* Qué se pide: Reproduce todas las líneas siguientes sin cambiar nada en ellas.

* Datos registrados:
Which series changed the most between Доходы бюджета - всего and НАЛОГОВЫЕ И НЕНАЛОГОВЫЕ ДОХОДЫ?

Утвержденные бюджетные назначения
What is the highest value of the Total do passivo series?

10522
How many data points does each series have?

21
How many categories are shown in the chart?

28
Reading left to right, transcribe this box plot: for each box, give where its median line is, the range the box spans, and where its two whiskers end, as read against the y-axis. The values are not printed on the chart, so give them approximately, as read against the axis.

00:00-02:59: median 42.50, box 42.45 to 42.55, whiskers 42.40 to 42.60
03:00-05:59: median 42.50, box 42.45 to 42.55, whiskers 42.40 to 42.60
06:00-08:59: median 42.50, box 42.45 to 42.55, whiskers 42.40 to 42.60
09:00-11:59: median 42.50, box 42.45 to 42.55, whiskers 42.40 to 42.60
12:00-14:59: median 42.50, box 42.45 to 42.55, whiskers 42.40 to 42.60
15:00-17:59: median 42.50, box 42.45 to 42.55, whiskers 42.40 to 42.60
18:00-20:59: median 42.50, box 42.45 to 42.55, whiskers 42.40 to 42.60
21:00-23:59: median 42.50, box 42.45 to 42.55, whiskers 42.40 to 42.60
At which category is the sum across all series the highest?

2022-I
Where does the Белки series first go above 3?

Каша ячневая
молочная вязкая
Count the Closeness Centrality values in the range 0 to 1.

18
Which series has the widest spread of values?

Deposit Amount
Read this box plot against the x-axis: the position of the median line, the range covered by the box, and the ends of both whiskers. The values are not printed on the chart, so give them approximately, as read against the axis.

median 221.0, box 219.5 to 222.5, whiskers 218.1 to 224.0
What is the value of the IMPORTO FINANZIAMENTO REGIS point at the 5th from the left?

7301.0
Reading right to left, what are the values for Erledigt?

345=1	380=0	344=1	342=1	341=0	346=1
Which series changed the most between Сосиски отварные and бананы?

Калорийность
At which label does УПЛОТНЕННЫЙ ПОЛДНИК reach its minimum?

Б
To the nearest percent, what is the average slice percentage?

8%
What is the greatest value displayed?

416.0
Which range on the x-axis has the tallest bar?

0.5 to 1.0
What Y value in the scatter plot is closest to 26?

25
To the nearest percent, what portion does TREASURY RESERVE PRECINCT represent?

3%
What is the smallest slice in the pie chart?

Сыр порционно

* Solución del problema:
Which series changed the most between Доходы бюджета - всего and НАЛОГОВЫЕ И НЕНАЛОГОВЫЕ ДОХОДЫ?

Утвержденные бюджетные назначения
What is the highest value of the Total do passivo series?

10522
How many data points does each series have?

21
How many categories are shown in the chart?

28
Reading left to right, transcribe this box plot: for each box, give where its median line is, the range the box spans, and where its two whiskers end, as read against the y-axis. The values are not printed on the chart, so give them approximately, as read against the axis.

00:00-02:59: median 42.50, box 42.45 to 42.55, whiskers 42.40 to 42.60
03:00-05:59: median 42.50, box 42.45 to 42.55, whiskers 42.40 to 42.60
06:00-08:59: median 42.50, box 42.45 to 42.55, whiskers 42.40 to 42.60
09:00-11:59: median 42.50, box 42.45 to 42.55, whiskers 42.40 to 42.60
12:00-14:59: median 42.50, box 42.45 to 42.55, whiskers 42.40 to 42.60
15:00-17:59: median 42.50, box 42.45 to 42.55, whiskers 42.40 to 42.60
18:00-20:59: median 42.50, box 42.45 to 42.55, whiskers 42.40 to 42.60
21:00-23:59: median 42.50, box 42.45 to 42.55, whiskers 42.40 to 42.60
At which category is the sum across all series the highest?

2022-I
Where does the Белки series first go above 3?

Каша ячневая
молочная вязкая
Count the Closeness Centrality values in the range 0 to 1.

18
Which series has the widest spread of values?

Deposit Amount
Read this box plot against the x-axis: the position of the median line, the range covered by the box, and the ends of both whiskers. The values are not printed on the chart, so give them approximately, as read against the axis.

median 221.0, box 219.5 to 222.5, whiskers 218.1 to 224.0
What is the value of the IMPORTO FINANZIAMENTO REGIS point at the 5th from the left?

7301.0
Reading right to left, what are the values for Erledigt?

345=1	380=0	344=1	342=1	341=0	346=1
Which series changed the most between Сосиски отварные and бананы?

Калорийность
At which label does УПЛОТНЕННЫЙ ПОЛДНИК reach its minimum?

Б
To the nearest percent, what is the average slice percentage?

8%
What is the greatest value displayed?

416.0
Which range on the x-axis has the tallest bar?

0.5 to 1.0
What Y value in the scatter plot is closest to 26?

25
To the nearest percent, what portion does TREASURY RESERVE PRECINCT represent?

3%
What is the smallest slice in the pie chart?

Сыр порционно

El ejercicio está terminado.